Teks Sumber →
Berbicara mengenai perilaku anak-anak sangat bervariasi. Misalnya, ketika ada properti yang semestinya digunakan dalam teater seperti angklung, sapu, dagangan, keranjang, dan lainnya. Oleh mereka dibuat mainan. Yah namanya juga anak-anak. Tapi dari anak-anak tersebut, ada juga yang mengerti dan paham ketika diberitahu kalau itu adalah properti dan jangan dimainin yaa. Karena kalau rusak sulit lagi mencarina. Dan mereka menurut. Ada lagi yang ketika dibilang seperti itu malah mengambek, nangis, marah. Yah mau gimana akhirnya diberikan. Anak-anak tergadang memang sulit dimengerti, ketika yang satu aktif bergerak kesana kemari, minta di gendong padahal perempuan sudah kelas lima dan yang lain duduk rapi melihat jalannya latihan. Ada anak-anak yang ketika ditawari makanan ringan bermecin (sebut saja ciki-ciki) tidak mau dan lebih memilih kue, dan ada juga yang dengan semangat berebut menghabiskan ciki-ciki itu.

Baris yang Ditampilkan →
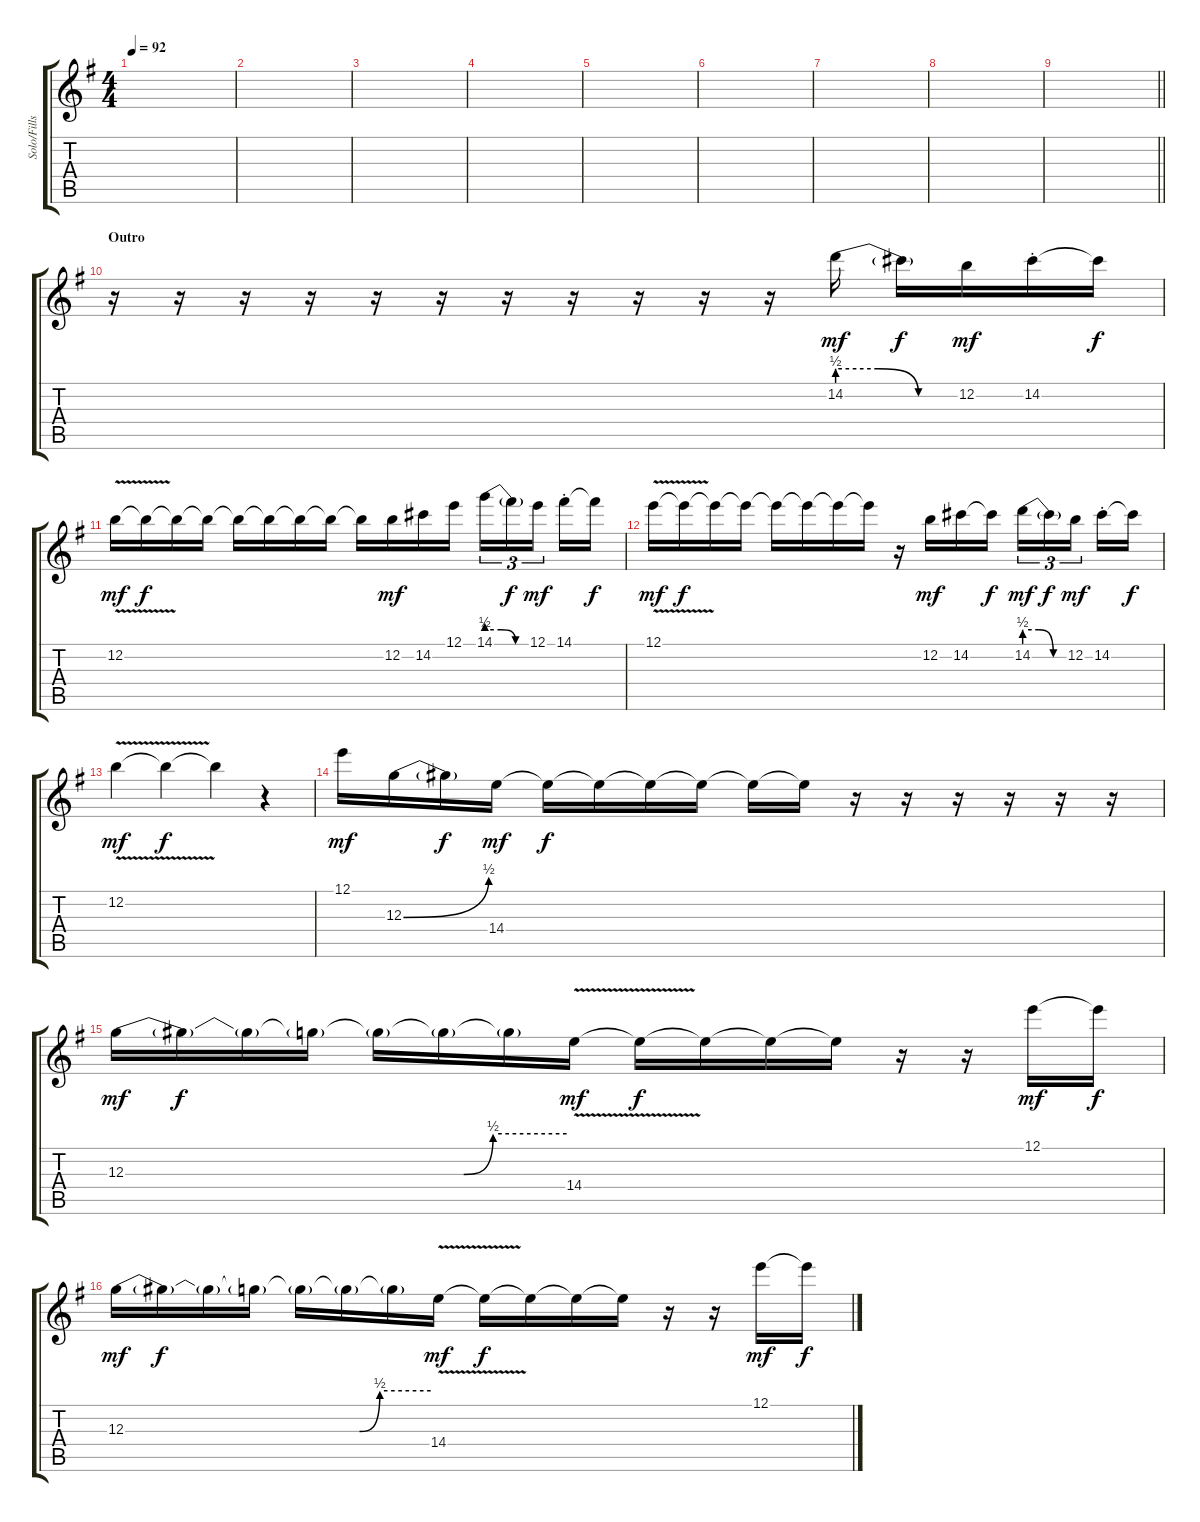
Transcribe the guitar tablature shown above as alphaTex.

==

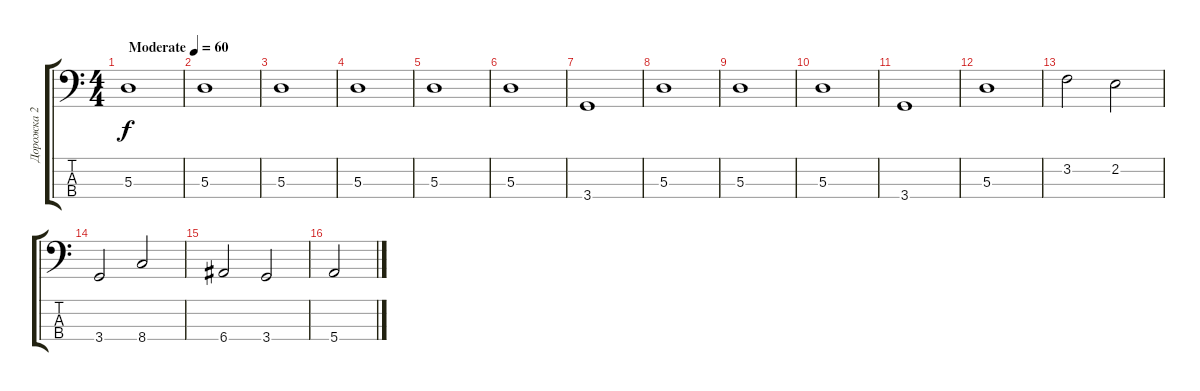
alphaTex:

Daftar Tugas →
1. Menurut teks tentang perilaku anak-anak, apa yang dipilih sebagian anak ketika ditawari ciki-ciki?
2. Ringkas teks tentang perilaku anak-anak itu dalam dua kalimat.
3. Teruskan teks tentang perilaku anak-anak saat latihan teater itu mulai dari kalimat terakhirnya.

Jawaban Tertulis →
1. Mereka tidak mau ciki-ciki dan lebih memilih kue.

2. Perilaku anak-anak sangat beragam: ada yang memainkan properti teater, ada yang menurut saat dilarang, dan ada yang malah ngambek, menangis, atau marah. Ada yang aktif bergerak ke sana kemari sementara yang lain duduk rapi menonton latihan, dan ada yang menolak ciki-ciki demi kue sementara yang lain berebut menghabiskannya.

3.
Dari sini bisa kita lihat perbedaannya bahwa perilaku dan sikap anak tergantung dari pengasuhan orangtua, lingkungan rumah, teman bermain, status sosial masyarakat lingkungan rumahnya, dan sebagainya.
Dan pelajaran bagiku, ketika nanti bertanggung jawab dalam membimbing anak, aku harus melakukan hal terbaik, aku akan terus belajar tidak hanya sebagai pengasuh, tetapi juga sahabat dekat bagi anak-anakku.
Agar aku tahu apa yang mereka tahu, mau, dan bisa diperbuat. Agar aku bisa mendorongnya dalam kebaikan. Agar aku tau mana yang sedang trend pada masanya dan tidak melarangnya  selagi dalam aturan yang berlaku.

Ada satu lagi yang dapat aku teladani dari sosok Prof. Euis. Dimana dalam pelaksanaan kegiatan ini, ia sebagai ketua pelaksana memantau langsung setiap bagian. Dari teater, musik, vokal, slide yang ditampilkan, undangan, ruangan, undangan, keseluruhannya. Bagaimana ia selalu melakukan dengan sungguh-sungguh dan mendetail.
Dan yang pasti, ketika kita telah melakukan rencana baik kita dengan sungguh-sungguh, maka tunggulah pertolongan Allah di dalamnya.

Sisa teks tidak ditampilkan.